=== Record extracts ===

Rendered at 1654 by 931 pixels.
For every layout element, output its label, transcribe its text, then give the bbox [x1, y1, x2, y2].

===
=== Record extracts ===

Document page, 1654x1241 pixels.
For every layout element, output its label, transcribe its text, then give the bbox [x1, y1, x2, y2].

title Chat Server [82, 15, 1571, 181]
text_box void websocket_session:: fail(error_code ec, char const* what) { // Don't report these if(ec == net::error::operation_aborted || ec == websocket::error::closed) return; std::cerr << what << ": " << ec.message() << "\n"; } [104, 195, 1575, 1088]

===
=== Record extracts ===

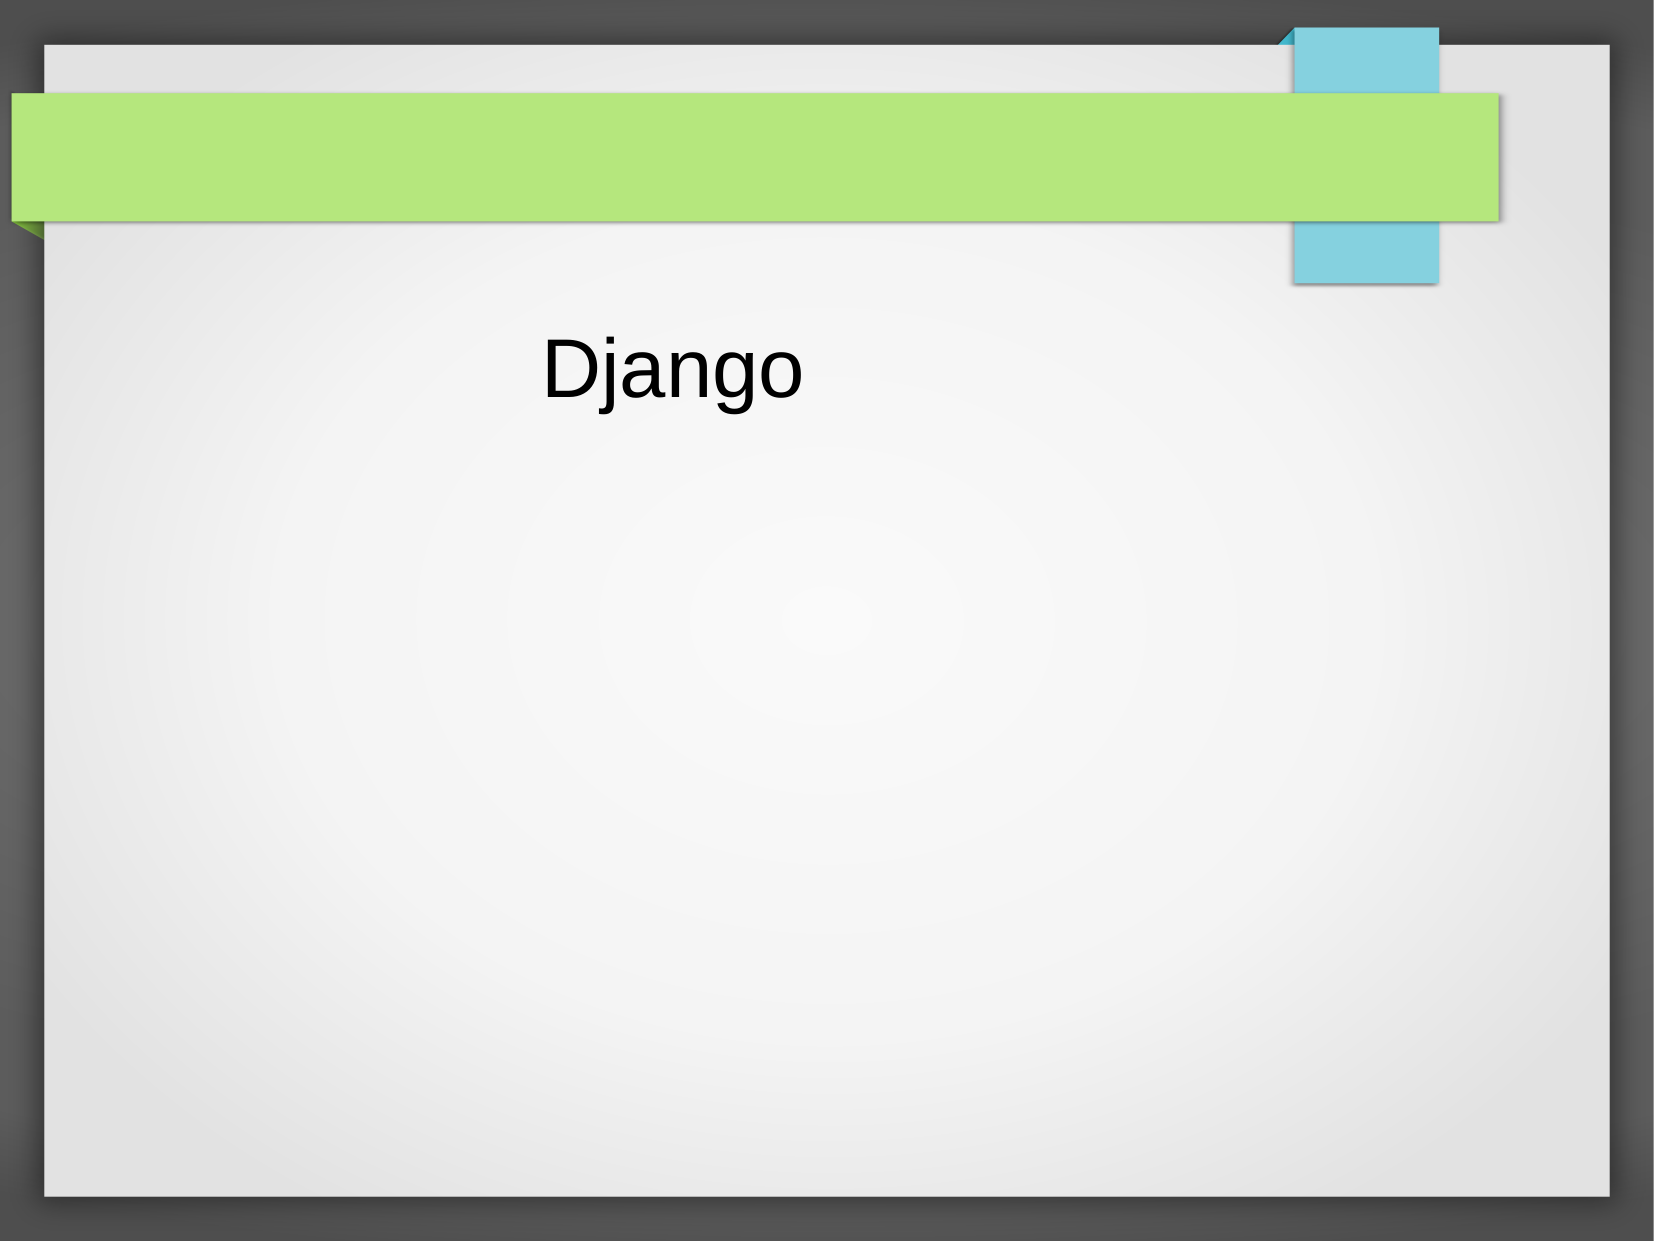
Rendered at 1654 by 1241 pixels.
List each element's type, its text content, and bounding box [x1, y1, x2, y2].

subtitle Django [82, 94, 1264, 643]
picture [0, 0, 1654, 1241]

===

Could you recast everything from the line containing "Document page, 1654x1241 pixels." down to the line containing "text_box void websocket_session:: fail(error_code", both lines included, as a two-column CSV with the headers input and output, giving one row per item with its text under input and its answer under output, each in a single quoted field with line breaks replaced by spaces?

- Exercise output -
input,output
"Document page, 1654x1241 pixels. For every layout element, output its label, transcribe its text, then give the bbox [x1, y1, x2, y2].","title Chat Server [82, 15, 1571, 181] text_box void websocket_session:: fail(error_code ec, char const* what) { // Don't report these if(ec == net::error::operation_aborted || ec == websocket::error::closed) return; std::cerr << what << "": "" << ec.message() << ""\n""; } [104, 195, 1575, 1088]"